Kai’s antennae flicked. Space-rift... five centuries past...
The Toad’s throat convulsed. "Inside that rift, my ancestor fell separate from the others, spinning across time. He crash-landed in a strange realm—a world without aura, where metal insects crawled on rails and towers pierced clouds made of glass." He wheezed. "They called that place ’Japan.’"
Kai’s breath hitched the instant the word "Japan" left the frog’s cracked lips.
For a single heartbeat, the battlefield vanished—the world stink, the crackling aura, even the pain throbbing in his ribs.

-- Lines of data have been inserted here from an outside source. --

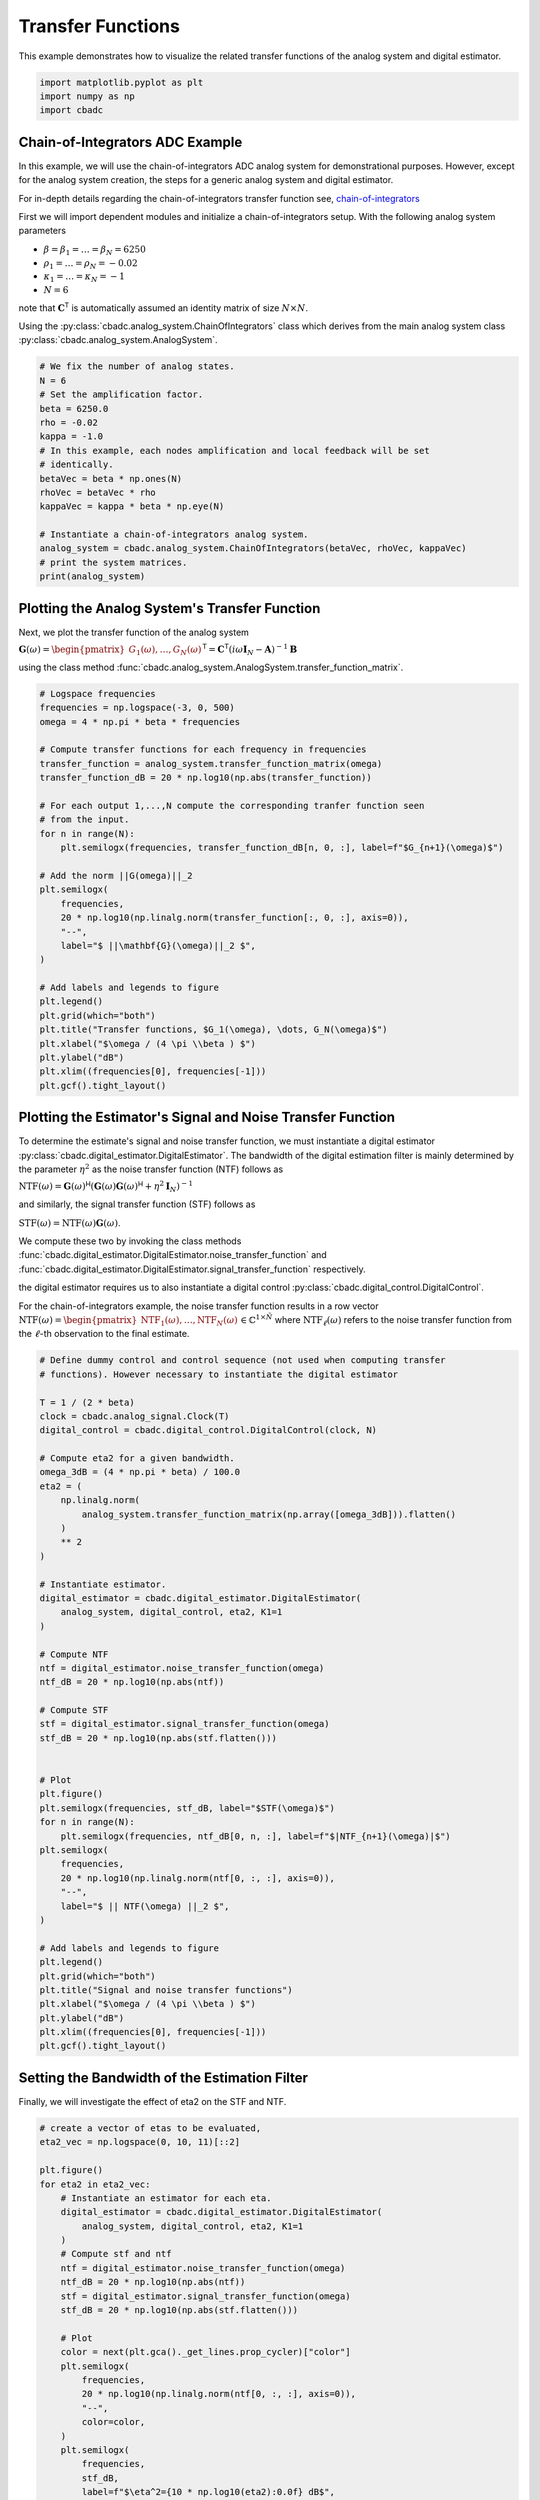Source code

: 
.. DO NOT EDIT.
.. THIS FILE WAS AUTOMATICALLY GENERATED BY SPHINX-GALLERY.
.. TO MAKE CHANGES, EDIT THE SOURCE PYTHON FILE:
.. "tutorials/a_getting_started/plot_d_transfer_function.py"
.. LINE NUMBERS ARE GIVEN BELOW.

.. only:: html

    .. note::
        :class: sphx-glr-download-link-note

        Click :ref:`here <sphx_glr_download_tutorials_a_getting_started_plot_d_transfer_function.py>`
        to download the full example code

.. rst-class:: sphx-glr-example-title

.. _sphx_glr_tutorials_a_getting_started_plot_d_transfer_function.py:


Transfer Functions
==================

This example demonstrates how to visualize the related transfer functions of
the analog system and digital estimator.

.. GENERATED FROM PYTHON SOURCE LINES 8-12

.. code-block:: default

    import matplotlib.pyplot as plt
    import numpy as np
    import cbadc








.. GENERATED FROM PYTHON SOURCE LINES 13-44

Chain-of-Integrators ADC Example
--------------------------------


.. image:: /images/chainOfIntegratorsGeneral.svg
   :width: 500
   :align: center
   :alt: The chain of integrators ADC.

In this example, we will use the chain-of-integrators ADC analog system for
demonstrational purposes. However, except for the analog system creation,
the steps for a generic analog system and digital estimator.

For in-depth details regarding the chain-of-integrators transfer function
see,
`chain-of-integrators <https://www.research-collection.ethz.ch/bitstream/handle/20.500.11850/469192/control-bounded_converters_a_dissertation_by_hampus_malmberg.pdf?sequence=1&isAllowed=y#page=97/>`_

First we will import dependent modules and initialize a chain-of-integrators
setup. With the following analog system parameters

- :math:`\beta = \beta_1 = \dots = \beta_N = 6250`
- :math:`\rho_1 = \dots = \rho_N = - 0.02`
- :math:`\kappa_1 = \dots = \kappa_N = - 1`
- :math:`N = 6`

note that :math:`\mathbf{C}^\mathsf{T}` is automatically assumed an identity
matrix of size :math:`N\times N`.

Using the :py:class:`cbadc.analog_system.ChainOfIntegrators` class which
derives from the main analog system class
:py:class:`cbadc.analog_system.AnalogSystem`.

.. GENERATED FROM PYTHON SOURCE LINES 44-62

.. code-block:: default


    # We fix the number of analog states.
    N = 6
    # Set the amplification factor.
    beta = 6250.0
    rho = -0.02
    kappa = -1.0
    # In this example, each nodes amplification and local feedback will be set
    # identically.
    betaVec = beta * np.ones(N)
    rhoVec = betaVec * rho
    kappaVec = kappa * beta * np.eye(N)

    # Instantiate a chain-of-integrators analog system.
    analog_system = cbadc.analog_system.ChainOfIntegrators(betaVec, rhoVec, kappaVec)
    # print the system matrices.
    print(analog_system)





.. rst-class:: sphx-glr-script-out

 Out:

 .. code-block:: none

    The analog system is parameterized as:
    A =
    [[-125.    0.    0.    0.    0.    0.]
     [6250. -125.    0.    0.    0.    0.]
     [   0. 6250. -125.    0.    0.    0.]
     [   0.    0. 6250. -125.    0.    0.]
     [   0.    0.    0. 6250. -125.    0.]
     [   0.    0.    0.    0. 6250. -125.]],
    B =
    [[6250.]
     [   0.]
     [   0.]
     [   0.]
     [   0.]
     [   0.]],
    CT =
    [[1. 0. 0. 0. 0. 0.]
     [0. 1. 0. 0. 0. 0.]
     [0. 0. 1. 0. 0. 0.]
     [0. 0. 0. 1. 0. 0.]
     [0. 0. 0. 0. 1. 0.]
     [0. 0. 0. 0. 0. 1.]],
    Gamma =
    [[-6250.    -0.    -0.    -0.    -0.    -0.]
     [   -0. -6250.    -0.    -0.    -0.    -0.]
     [   -0.    -0. -6250.    -0.    -0.    -0.]
     [   -0.    -0.    -0. -6250.    -0.    -0.]
     [   -0.    -0.    -0.    -0. -6250.    -0.]
     [   -0.    -0.    -0.    -0.    -0. -6250.]],
    Gamma_tildeT =
    [[1. 0. 0. 0. 0. 0.]
     [0. 1. 0. 0. 0. 0.]
     [0. 0. 1. 0. 0. 0.]
     [0. 0. 0. 1. 0. 0.]
     [0. 0. 0. 0. 1. 0.]
     [0. 0. 0. 0. 0. 1.]], and D=[[0.]
     [0.]
     [0.]
     [0.]
     [0.]
     [0.]]




.. GENERATED FROM PYTHON SOURCE LINES 63-72

Plotting the Analog System's Transfer Function
----------------------------------------------

Next, we plot the transfer function of the analog system

:math:`\mathbf{G}(\omega) = \begin{pmatrix}G_1(\omega), \dots, G_N(\omega)\end{pmatrix}^\mathsf{T} = \mathbf{C}^\mathsf{T} \left(i \omega \mathbf{I}_N - \mathbf{A}\right)^{-1}\mathbf{B}`

using the class method
:func:`cbadc.analog_system.AnalogSystem.transfer_function_matrix`.

.. GENERATED FROM PYTHON SOURCE LINES 72-103

.. code-block:: default


    # Logspace frequencies
    frequencies = np.logspace(-3, 0, 500)
    omega = 4 * np.pi * beta * frequencies

    # Compute transfer functions for each frequency in frequencies
    transfer_function = analog_system.transfer_function_matrix(omega)
    transfer_function_dB = 20 * np.log10(np.abs(transfer_function))

    # For each output 1,...,N compute the corresponding tranfer function seen
    # from the input.
    for n in range(N):
        plt.semilogx(frequencies, transfer_function_dB[n, 0, :], label=f"$G_{n+1}(\omega)$")

    # Add the norm ||G(omega)||_2
    plt.semilogx(
        frequencies,
        20 * np.log10(np.linalg.norm(transfer_function[:, 0, :], axis=0)),
        "--",
        label="$ ||\mathbf{G}(\omega)||_2 $",
    )

    # Add labels and legends to figure
    plt.legend()
    plt.grid(which="both")
    plt.title("Transfer functions, $G_1(\omega), \dots, G_N(\omega)$")
    plt.xlabel("$\omega / (4 \pi \\beta ) $")
    plt.ylabel("dB")
    plt.xlim((frequencies[0], frequencies[-1]))
    plt.gcf().tight_layout()




.. image-sg:: /tutorials/a_getting_started/images/sphx_glr_plot_d_transfer_function_001.png
   :alt: Transfer functions, $G_1(\omega), \dots, G_N(\omega)$
   :srcset: /tutorials/a_getting_started/images/sphx_glr_plot_d_transfer_function_001.png
   :class: sphx-glr-single-img





.. GENERATED FROM PYTHON SOURCE LINES 104-135

Plotting the Estimator's Signal and Noise Transfer Function
-----------------------------------------------------------

To determine the estimate's signal and noise transfer function, we must
instantiate a digital estimator
:py:class:`cbadc.digital_estimator.DigitalEstimator`. The bandwidth of the
digital estimation filter is mainly determined by the parameter
:math:`\eta^2` as the noise transfer function (NTF) follows as

:math:`\text{NTF}( \omega) = \mathbf{G}( \omega)^\mathsf{H} \left(
\mathbf{G}( \omega)\mathbf{G}( \omega)^\mathsf{H} + \eta^2 \mathbf{I}_N
\right)^{-1}`

and similarly, the signal transfer function (STF) follows as

:math:`\text{STF}( \omega) = \text{NTF}( \omega) \mathbf{G}( \omega)`.

We compute these two by invoking the class methods
:func:`cbadc.digital_estimator.DigitalEstimator.noise_transfer_function` and
:func:`cbadc.digital_estimator.DigitalEstimator.signal_transfer_function`
respectively.

the digital estimator requires us to also instantiate a digital control
:py:class:`cbadc.digital_control.DigitalControl`.

For the chain-of-integrators example, the noise transfer function
results in a row vector
:math:`\text{NTF}(\omega) = \begin{pmatrix} \text{NTF}_1(\omega), \dots,
\text{NTF}_N(\omega)\end{pmatrix} \in \mathbb{C}^{1 \times \tilde{N}}`
where :math:`\text{NTF}_\ell(\omega)` refers to the noise transfer function
from the :math:`\ell`-th observation to the final estimate.

.. GENERATED FROM PYTHON SOURCE LINES 135-187

.. code-block:: default


    # Define dummy control and control sequence (not used when computing transfer
    # functions). However necessary to instantiate the digital estimator

    T = 1 / (2 * beta)
    clock = cbadc.analog_signal.Clock(T)
    digital_control = cbadc.digital_control.DigitalControl(clock, N)

    # Compute eta2 for a given bandwidth.
    omega_3dB = (4 * np.pi * beta) / 100.0
    eta2 = (
        np.linalg.norm(
            analog_system.transfer_function_matrix(np.array([omega_3dB])).flatten()
        )
        ** 2
    )

    # Instantiate estimator.
    digital_estimator = cbadc.digital_estimator.DigitalEstimator(
        analog_system, digital_control, eta2, K1=1
    )

    # Compute NTF
    ntf = digital_estimator.noise_transfer_function(omega)
    ntf_dB = 20 * np.log10(np.abs(ntf))

    # Compute STF
    stf = digital_estimator.signal_transfer_function(omega)
    stf_dB = 20 * np.log10(np.abs(stf.flatten()))


    # Plot
    plt.figure()
    plt.semilogx(frequencies, stf_dB, label="$STF(\omega)$")
    for n in range(N):
        plt.semilogx(frequencies, ntf_dB[0, n, :], label=f"$|NTF_{n+1}(\omega)|$")
    plt.semilogx(
        frequencies,
        20 * np.log10(np.linalg.norm(ntf[0, :, :], axis=0)),
        "--",
        label="$ || NTF(\omega) ||_2 $",
    )

    # Add labels and legends to figure
    plt.legend()
    plt.grid(which="both")
    plt.title("Signal and noise transfer functions")
    plt.xlabel("$\omega / (4 \pi \\beta ) $")
    plt.ylabel("dB")
    plt.xlim((frequencies[0], frequencies[-1]))
    plt.gcf().tight_layout()




.. image-sg:: /tutorials/a_getting_started/images/sphx_glr_plot_d_transfer_function_002.png
   :alt: Signal and noise transfer functions
   :srcset: /tutorials/a_getting_started/images/sphx_glr_plot_d_transfer_function_002.png
   :class: sphx-glr-single-img





.. GENERATED FROM PYTHON SOURCE LINES 188-192

Setting the Bandwidth of the Estimation Filter
----------------------------------------------

Finally, we will investigate the effect of eta2 on the STF and NTF.

.. GENERATED FROM PYTHON SOURCE LINES 192-233

.. code-block:: default


    # create a vector of etas to be evaluated,
    eta2_vec = np.logspace(0, 10, 11)[::2]

    plt.figure()
    for eta2 in eta2_vec:
        # Instantiate an estimator for each eta.
        digital_estimator = cbadc.digital_estimator.DigitalEstimator(
            analog_system, digital_control, eta2, K1=1
        )
        # Compute stf and ntf
        ntf = digital_estimator.noise_transfer_function(omega)
        ntf_dB = 20 * np.log10(np.abs(ntf))
        stf = digital_estimator.signal_transfer_function(omega)
        stf_dB = 20 * np.log10(np.abs(stf.flatten()))

        # Plot
        color = next(plt.gca()._get_lines.prop_cycler)["color"]
        plt.semilogx(
            frequencies,
            20 * np.log10(np.linalg.norm(ntf[0, :, :], axis=0)),
            "--",
            color=color,
        )
        plt.semilogx(
            frequencies,
            stf_dB,
            label=f"$\eta^2={10 * np.log10(eta2):0.0f} dB$",
            color=color,
        )

    # Add labels and legends to figure
    plt.legend(loc="lower left")
    plt.grid(which="both")
    plt.title("$|G(\omega)|$ - solid, $||\mathbf{H}(\omega)||_2$ - dashed")
    plt.xlabel("$\omega / (4 \pi \\beta ) $")
    plt.ylabel("dB")
    plt.xlim((3e-3, 1))
    plt.ylim((-240, 20))
    plt.gcf().tight_layout()




.. image-sg:: /tutorials/a_getting_started/images/sphx_glr_plot_d_transfer_function_003.png
   :alt: $|G(\omega)|$ - solid, $||\mathbf{H}(\omega)||_2$ - dashed
   :srcset: /tutorials/a_getting_started/images/sphx_glr_plot_d_transfer_function_003.png
   :class: sphx-glr-single-img






.. rst-class:: sphx-glr-timing

   **Total running time of the script:** ( 1 minutes  56.178 seconds)


.. _sphx_glr_download_tutorials_a_getting_started_plot_d_transfer_function.py:


.. only :: html

 .. container:: sphx-glr-footer
    :class: sphx-glr-footer-example



  .. container:: sphx-glr-download sphx-glr-download-python

     :download:`Download Python source code: plot_d_transfer_function.py <plot_d_transfer_function.py>`



  .. container:: sphx-glr-download sphx-glr-download-jupyter

     :download:`Download Jupyter notebook: plot_d_transfer_function.ipynb <plot_d_transfer_function.ipynb>`


.. only:: html

 .. rst-class:: sphx-glr-signature

    `Gallery generated by Sphinx-Gallery <https://sphinx-gallery.github.io>`_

Instead, flashes of another life shot through his mind: neon signs bleeding color across rainy streets, the rattle of a train door sliding open, the scent of his favourite food, Steak in soft orange juice from the narrow side-alley restaurant. His human memories—long buried beneath layers of chitin and aura—pushed against the present like ghosts pressing palms to glass.
Japan...? A name he hadn’t thought of since awakening in this world.
The realization struck him harder than any blow the Frog-Prince had landed: If that rift truly opened five hundred years ago, then the timeline matched the era of his own death on Earth. Which meant his reincarnation here wasn’t random—it sat on the same cosmic clock that spat a swamp toad across dimensions.
A storm of questions flashed behind his crimson eyes, but outwardly he showed only a slight tightening of his jaw.
Because in that single word, Japan, the frog had proved one thing: His home was real, and the path between worlds was not a myth.
Vel frowned from the sidelines. "Ja-pan? Sounds like an exotic fungus."
Azhara muttered, "I call dibs on eating any fungus that makes trains out of iron bugs."